Task details
Repeat every line of the records unchanged, from the very first line through the line containing "July 17 - Color Craze", with both ends included.

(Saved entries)
────────────────────────────────────────

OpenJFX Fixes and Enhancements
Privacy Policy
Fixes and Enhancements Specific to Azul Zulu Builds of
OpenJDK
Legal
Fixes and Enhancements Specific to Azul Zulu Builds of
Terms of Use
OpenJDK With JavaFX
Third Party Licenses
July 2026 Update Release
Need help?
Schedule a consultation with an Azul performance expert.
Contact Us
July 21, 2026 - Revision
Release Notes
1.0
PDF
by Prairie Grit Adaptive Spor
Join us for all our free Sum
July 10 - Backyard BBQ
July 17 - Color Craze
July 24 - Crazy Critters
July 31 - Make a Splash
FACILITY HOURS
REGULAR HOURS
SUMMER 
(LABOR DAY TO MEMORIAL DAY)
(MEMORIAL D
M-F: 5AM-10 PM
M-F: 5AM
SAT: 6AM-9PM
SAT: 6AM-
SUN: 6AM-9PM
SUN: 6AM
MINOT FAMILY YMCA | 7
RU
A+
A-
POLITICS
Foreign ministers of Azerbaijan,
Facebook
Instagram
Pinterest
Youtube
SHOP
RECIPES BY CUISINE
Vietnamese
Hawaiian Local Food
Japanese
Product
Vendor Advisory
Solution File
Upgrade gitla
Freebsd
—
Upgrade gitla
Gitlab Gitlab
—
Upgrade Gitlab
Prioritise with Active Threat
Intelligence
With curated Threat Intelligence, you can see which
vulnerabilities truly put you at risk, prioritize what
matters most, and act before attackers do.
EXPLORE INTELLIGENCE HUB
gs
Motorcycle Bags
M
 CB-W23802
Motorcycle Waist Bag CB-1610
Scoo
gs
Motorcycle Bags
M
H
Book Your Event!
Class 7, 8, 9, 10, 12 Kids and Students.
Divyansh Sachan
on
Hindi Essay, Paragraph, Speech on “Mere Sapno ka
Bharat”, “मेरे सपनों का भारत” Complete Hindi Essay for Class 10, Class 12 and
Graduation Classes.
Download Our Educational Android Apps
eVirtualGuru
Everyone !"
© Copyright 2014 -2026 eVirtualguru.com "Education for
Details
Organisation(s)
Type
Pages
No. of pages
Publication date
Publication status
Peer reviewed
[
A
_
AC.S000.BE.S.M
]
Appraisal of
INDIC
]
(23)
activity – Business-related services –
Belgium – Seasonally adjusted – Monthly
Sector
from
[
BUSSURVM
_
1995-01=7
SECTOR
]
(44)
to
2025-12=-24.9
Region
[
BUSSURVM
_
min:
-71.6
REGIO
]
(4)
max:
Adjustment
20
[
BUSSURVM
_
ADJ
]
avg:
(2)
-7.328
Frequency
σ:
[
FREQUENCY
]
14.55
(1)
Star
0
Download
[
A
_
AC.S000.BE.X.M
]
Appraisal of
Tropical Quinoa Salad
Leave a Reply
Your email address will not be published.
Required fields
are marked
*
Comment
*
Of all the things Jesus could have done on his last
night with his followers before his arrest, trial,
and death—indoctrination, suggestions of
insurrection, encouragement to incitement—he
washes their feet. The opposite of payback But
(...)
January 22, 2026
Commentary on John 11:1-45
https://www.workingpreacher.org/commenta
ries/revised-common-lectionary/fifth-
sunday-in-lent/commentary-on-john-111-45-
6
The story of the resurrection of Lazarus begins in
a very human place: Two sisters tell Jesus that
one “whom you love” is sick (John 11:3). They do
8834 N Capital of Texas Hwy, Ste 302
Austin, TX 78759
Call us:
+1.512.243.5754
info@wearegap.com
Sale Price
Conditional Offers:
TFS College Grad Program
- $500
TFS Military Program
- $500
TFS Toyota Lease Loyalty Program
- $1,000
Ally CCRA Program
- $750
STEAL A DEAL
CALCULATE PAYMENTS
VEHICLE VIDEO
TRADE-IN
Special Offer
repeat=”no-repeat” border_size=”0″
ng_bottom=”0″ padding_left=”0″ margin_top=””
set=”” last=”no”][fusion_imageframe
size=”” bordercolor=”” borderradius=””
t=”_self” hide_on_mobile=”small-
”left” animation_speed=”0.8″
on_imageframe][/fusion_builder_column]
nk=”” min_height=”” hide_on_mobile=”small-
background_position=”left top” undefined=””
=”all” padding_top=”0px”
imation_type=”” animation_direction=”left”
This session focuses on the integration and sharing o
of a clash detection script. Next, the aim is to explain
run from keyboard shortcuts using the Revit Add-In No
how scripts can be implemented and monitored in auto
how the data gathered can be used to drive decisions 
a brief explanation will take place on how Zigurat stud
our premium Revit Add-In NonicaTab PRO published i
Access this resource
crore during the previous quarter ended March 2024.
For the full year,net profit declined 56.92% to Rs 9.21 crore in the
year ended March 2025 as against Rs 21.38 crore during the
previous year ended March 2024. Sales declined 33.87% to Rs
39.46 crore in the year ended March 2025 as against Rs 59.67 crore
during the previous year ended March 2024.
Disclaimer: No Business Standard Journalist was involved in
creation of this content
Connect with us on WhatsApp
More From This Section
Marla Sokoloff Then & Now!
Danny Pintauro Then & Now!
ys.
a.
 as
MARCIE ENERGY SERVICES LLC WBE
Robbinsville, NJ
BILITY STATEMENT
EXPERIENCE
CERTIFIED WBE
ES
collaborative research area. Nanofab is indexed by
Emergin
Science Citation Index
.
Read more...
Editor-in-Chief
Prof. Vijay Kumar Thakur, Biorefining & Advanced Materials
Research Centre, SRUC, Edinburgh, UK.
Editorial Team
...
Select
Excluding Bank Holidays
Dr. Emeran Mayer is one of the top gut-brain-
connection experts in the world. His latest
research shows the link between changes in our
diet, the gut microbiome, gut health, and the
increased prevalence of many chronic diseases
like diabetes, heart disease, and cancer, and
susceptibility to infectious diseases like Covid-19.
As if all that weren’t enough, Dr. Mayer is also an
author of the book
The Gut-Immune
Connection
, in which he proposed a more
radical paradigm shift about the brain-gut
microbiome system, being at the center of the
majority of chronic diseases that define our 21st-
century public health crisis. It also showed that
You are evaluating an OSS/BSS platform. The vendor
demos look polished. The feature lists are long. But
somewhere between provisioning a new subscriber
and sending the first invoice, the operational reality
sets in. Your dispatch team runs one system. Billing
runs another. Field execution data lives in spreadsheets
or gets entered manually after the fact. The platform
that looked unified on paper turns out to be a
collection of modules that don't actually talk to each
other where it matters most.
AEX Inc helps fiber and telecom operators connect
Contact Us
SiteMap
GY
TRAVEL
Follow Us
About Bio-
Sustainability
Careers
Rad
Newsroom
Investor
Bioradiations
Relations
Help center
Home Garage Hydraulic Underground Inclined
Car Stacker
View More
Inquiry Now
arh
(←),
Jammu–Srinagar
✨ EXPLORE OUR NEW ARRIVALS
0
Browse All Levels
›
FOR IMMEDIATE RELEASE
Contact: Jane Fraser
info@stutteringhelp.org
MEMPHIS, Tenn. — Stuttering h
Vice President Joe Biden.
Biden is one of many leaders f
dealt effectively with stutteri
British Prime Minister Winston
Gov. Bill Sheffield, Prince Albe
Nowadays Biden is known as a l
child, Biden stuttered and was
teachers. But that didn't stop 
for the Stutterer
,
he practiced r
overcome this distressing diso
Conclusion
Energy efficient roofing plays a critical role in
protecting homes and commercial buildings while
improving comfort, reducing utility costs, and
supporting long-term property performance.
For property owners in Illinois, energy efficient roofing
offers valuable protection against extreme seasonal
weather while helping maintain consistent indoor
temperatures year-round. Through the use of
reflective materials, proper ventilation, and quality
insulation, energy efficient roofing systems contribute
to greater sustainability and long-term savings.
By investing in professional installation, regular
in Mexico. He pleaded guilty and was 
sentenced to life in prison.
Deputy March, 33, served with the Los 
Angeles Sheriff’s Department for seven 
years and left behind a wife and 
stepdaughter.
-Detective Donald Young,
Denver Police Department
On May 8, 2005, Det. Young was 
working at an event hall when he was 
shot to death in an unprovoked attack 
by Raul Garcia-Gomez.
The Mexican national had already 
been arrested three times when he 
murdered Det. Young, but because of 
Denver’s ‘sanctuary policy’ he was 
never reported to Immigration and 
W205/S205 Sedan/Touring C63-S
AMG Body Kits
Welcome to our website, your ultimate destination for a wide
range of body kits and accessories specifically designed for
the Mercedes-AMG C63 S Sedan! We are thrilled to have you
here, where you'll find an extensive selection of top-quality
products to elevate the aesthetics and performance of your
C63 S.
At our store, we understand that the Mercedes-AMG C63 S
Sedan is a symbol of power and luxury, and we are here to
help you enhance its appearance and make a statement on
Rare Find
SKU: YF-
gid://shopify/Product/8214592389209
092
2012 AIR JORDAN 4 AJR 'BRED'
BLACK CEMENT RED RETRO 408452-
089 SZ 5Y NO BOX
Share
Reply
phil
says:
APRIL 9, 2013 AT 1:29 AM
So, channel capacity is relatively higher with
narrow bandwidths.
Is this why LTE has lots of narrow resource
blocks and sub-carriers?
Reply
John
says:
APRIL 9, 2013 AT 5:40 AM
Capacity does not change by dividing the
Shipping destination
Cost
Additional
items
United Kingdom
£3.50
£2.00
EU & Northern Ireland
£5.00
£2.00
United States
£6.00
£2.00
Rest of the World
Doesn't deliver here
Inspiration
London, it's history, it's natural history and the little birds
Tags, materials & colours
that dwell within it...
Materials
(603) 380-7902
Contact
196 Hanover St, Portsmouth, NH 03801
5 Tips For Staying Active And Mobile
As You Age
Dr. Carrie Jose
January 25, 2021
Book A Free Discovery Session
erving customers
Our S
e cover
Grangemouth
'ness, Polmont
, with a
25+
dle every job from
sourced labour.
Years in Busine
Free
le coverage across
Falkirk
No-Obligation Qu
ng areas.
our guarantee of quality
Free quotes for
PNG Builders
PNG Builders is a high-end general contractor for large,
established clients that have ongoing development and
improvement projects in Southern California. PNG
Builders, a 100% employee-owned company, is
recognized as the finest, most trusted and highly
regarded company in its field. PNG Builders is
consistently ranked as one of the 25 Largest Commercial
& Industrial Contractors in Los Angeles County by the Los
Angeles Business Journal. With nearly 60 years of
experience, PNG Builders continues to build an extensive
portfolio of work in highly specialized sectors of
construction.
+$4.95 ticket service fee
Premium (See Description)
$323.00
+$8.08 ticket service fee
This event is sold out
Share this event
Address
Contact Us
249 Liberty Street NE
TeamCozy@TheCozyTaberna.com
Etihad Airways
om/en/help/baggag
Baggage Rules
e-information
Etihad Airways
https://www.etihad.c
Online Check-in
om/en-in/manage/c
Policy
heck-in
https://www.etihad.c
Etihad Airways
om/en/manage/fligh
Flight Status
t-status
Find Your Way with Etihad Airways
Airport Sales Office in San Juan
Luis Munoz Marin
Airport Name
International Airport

────────────────────────────────────────

Answer space
OpenJFX Fixes and Enhancements
Privacy Policy
Fixes and Enhancements Specific to Azul Zulu Builds of
OpenJDK
Legal
Fixes and Enhancements Specific to Azul Zulu Builds of
Terms of Use
OpenJDK With JavaFX
Third Party Licenses
July 2026 Update Release
Need help?
Schedule a consultation with an Azul performance expert.
Contact Us
July 21, 2026 - Revision
Release Notes
1.0
PDF
by Prairie Grit Adaptive Spor
Join us for all our free Sum
July 10 - Backyard BBQ
July 17 - Color Craze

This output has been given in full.